When Google+ launched and I got one of the early invites some two weeks ago, I was pretty damn excited. Not only is Google+ a welcome other place on the Web to hang out – no pun intended – I was also looking forward to start some coding I had in mind for longer.
I started working on Google+ Counter a few days later and within just three days, more than 30.000 Google+ members submitted their profiles.
So what exactly is Google+ Counter?
Well, first and foremost it’s my personal proof of concept for a couple of technologies I planned to play with for quite some time.
At the moment of this writing, the only visible part is the Hall of Fame, a nice collection of the top followed people on Google+. Hover over an image and you get some details. Click it and you’re taken to the member profile.
I do, however, already collect much more than just that.
And am planning on giving users back more than just follower counts soon. Who needs those scores, anyway?
Before I move on, let’s discuss privacy and Google+ Counter for a moment.
It’s as simple as this: Google+ Counter can only access what’s visible publicly.
I don’t use any special API (in fact, there is no Google+ API, yet) nor can my scripts log into Google+ as you, a process usually established via OAuth. Google+ Counter to Google+ really just looks like any anonymous visitor. It’s not even signed in.
All the crawler scripts see is the minimum information, you’ve decided to make available publicly.
I’ve been intrigued by the technological challenges of creating services that scale for almost my entire professional life. For example, over at GrandCentrix we run a platform that drives the mobile experience for Germany’s Pop Idol TV show. When the show’s final airs, we literally see hundreds of thousands requests coming in within seconds.
Handling that kind of load is not easy to solve with out-of-the-box recipes.
But dealing with peak load is only one aspect of large-scale services, handling massive amount of data is another one. And Google+ was sort of the ideal playground for me to start some experiments.
I built the frontend with PHP and jQuery. Don’t laugh, please. I know, it’s way more on vogue doing it in Rails these days. However, as there would not be so many dynamic parts on the site anyway, I chose to go for the old and reliable horse that is PHP.

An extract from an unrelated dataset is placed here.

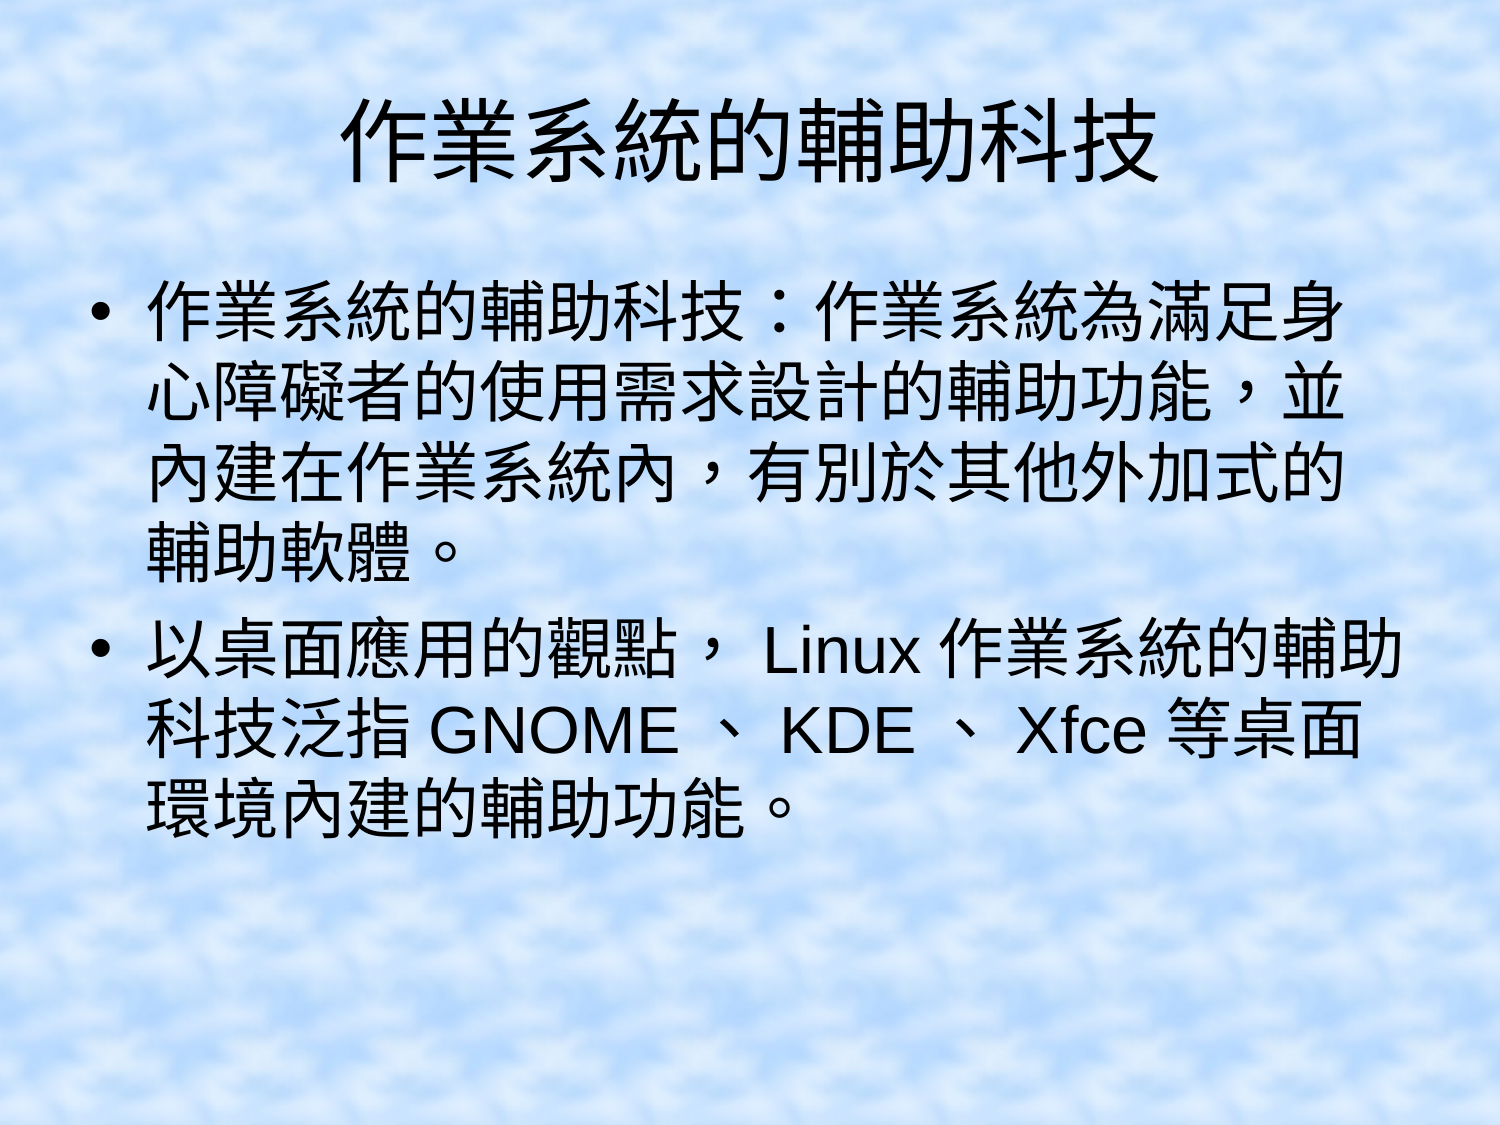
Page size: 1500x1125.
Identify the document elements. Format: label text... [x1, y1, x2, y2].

Wait a minute? Not so many dynamic parts? Isn’t Google+ Counter all about analyzing a social network that is sort of a continuous moving target?
Sure it is. But the frontend part of Google+ Counter – and that’s the one leveraging a bit of PHP – comprises almost completely of static HTML pages.

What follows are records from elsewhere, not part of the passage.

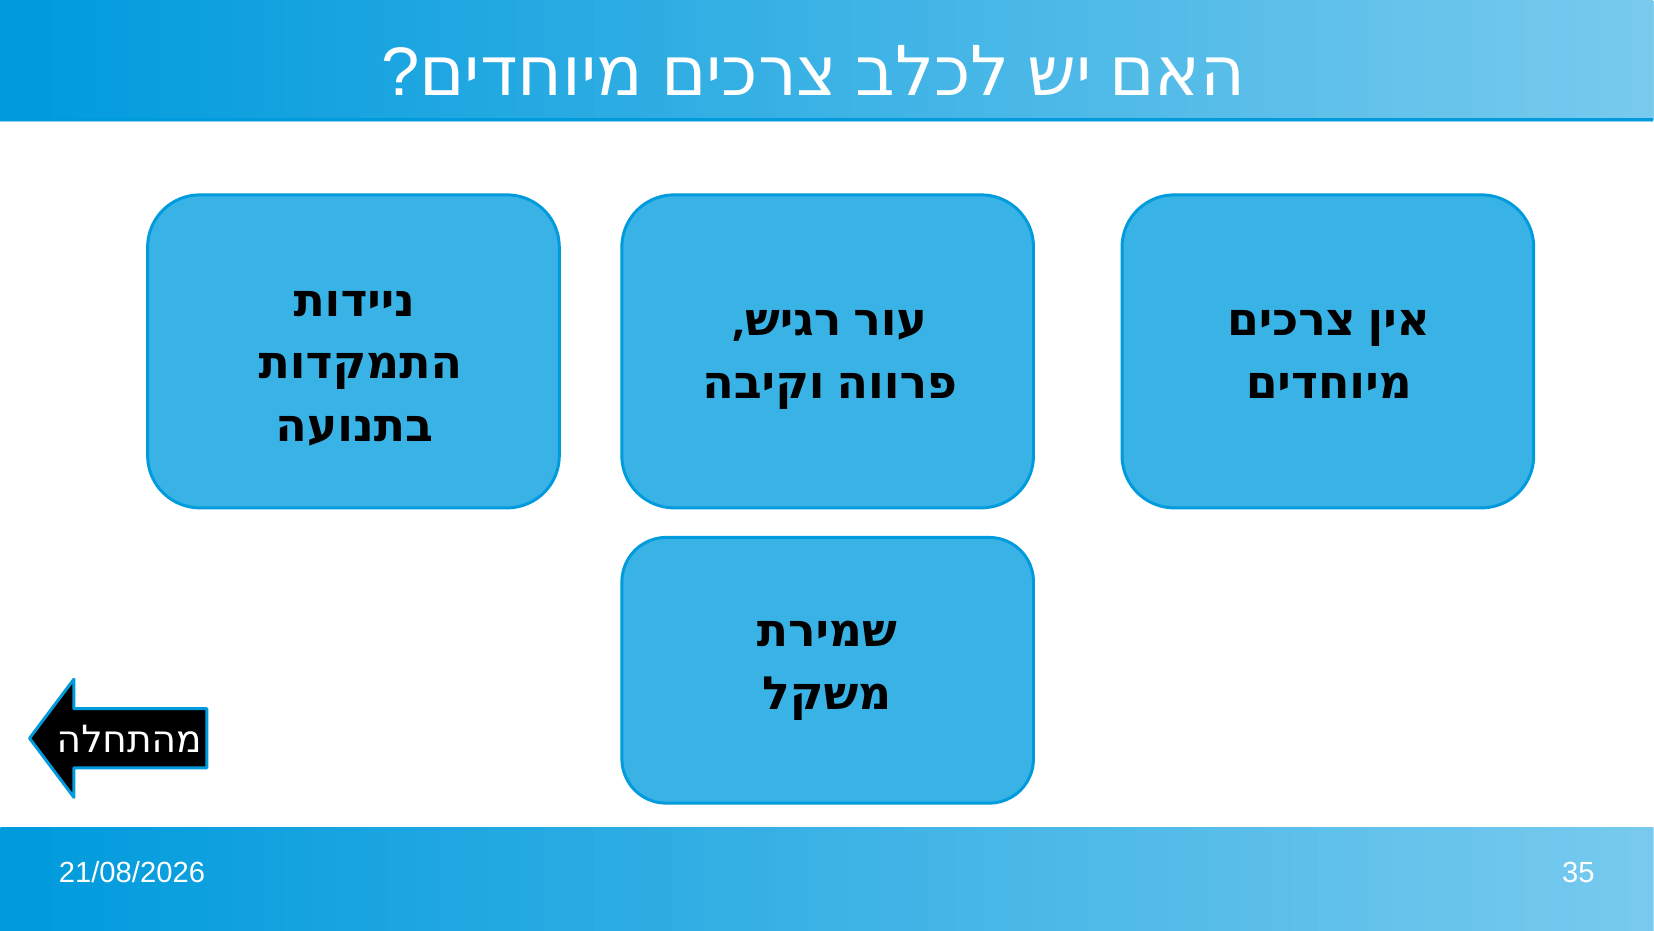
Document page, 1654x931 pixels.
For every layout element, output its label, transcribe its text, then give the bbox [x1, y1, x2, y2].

text_box [147, 194, 560, 508]
text_box [621, 194, 1034, 508]
text_box עור רגיש, פרווה וקיבה [667, 279, 993, 420]
text_box אין צרכים מיוחדים [1181, 279, 1477, 420]
text_box ניידות התמקדות בתנועה [206, 259, 502, 463]
text_box מהתחלה [29, 679, 207, 798]
text_box [1122, 194, 1534, 508]
text_box [621, 537, 1034, 804]
text_box שמירת משקל [679, 590, 975, 763]
title ?האם יש לכלב צרכים מיוחדים [59, 21, 1595, 116]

Early on, I made a design decision to move all the hard and CPU intensive work to background processes running asynchronously.
Actually, the only processing happening in real-time when somebody visits is when users add a new profile. Google+ Counter instantly reaches out to the new user’s profile, grabs a name and a follower count and provides immediate feedback.
The profile URL then gets normalized and enqueued for later processing.
Throughout the day, a set of hardcore Python worker processes is launched in 30 minute, 60 minute and daily intervals to build the static pages of the site.
The Hall of Fame is as plain a HTML page as it can get. No PHP scripts and no database roundtrips are involved at all. The worker processes take care for everything, from updating profile links to adjusting the paginated navigation at the top of the page.
By far the most difficult part was dealing with the data changing over time.
A newly added profile is added to the index within a maximum of one hour after it has been submitted. I’ve chosen this slightly larger interval because the initial parsing of a complete profile can take some time, depending on the number of public posts etc.
Subsequently, Google+ Counter updates all of its data on an half hourly base. That means, we re-crawl all of the 30.000+ profiles every 30 minutes and extract profile and additional stream information. This includes keywords found in public posts.
We also keep a complete history, so we will be able to identify trends shortly. Not only in follower count but also hot topics, areas of expertise and much more. I’m not planning to offer a Google+ search engine, as I’m pretty sure, Google will add that shortly.
But it opens for a number of interesting opportunities, I’ll talk about in another post.
The Hall of Fame is updated hourly and it always incorporates the latest available data.
I use a number of technologies, from compressing data to map reduce to allow the worker scripts to scale beautifully. So far, 30.000 listed profiles do not seem to do much harm, so I’m eager to see what will happen, when I hit the 100.000 mark or even larger numbers.
So far, creating Google+ Counter has been a fun experience.
I’ve been focussing on developing mobile apps for some time. Most of those require some sort of backend either for content management or driving application logic. I found returning full force to Web Development and playing with large datasets very rewarding. And I hope, what I’ve learned will also allow me to build better mobile experiences.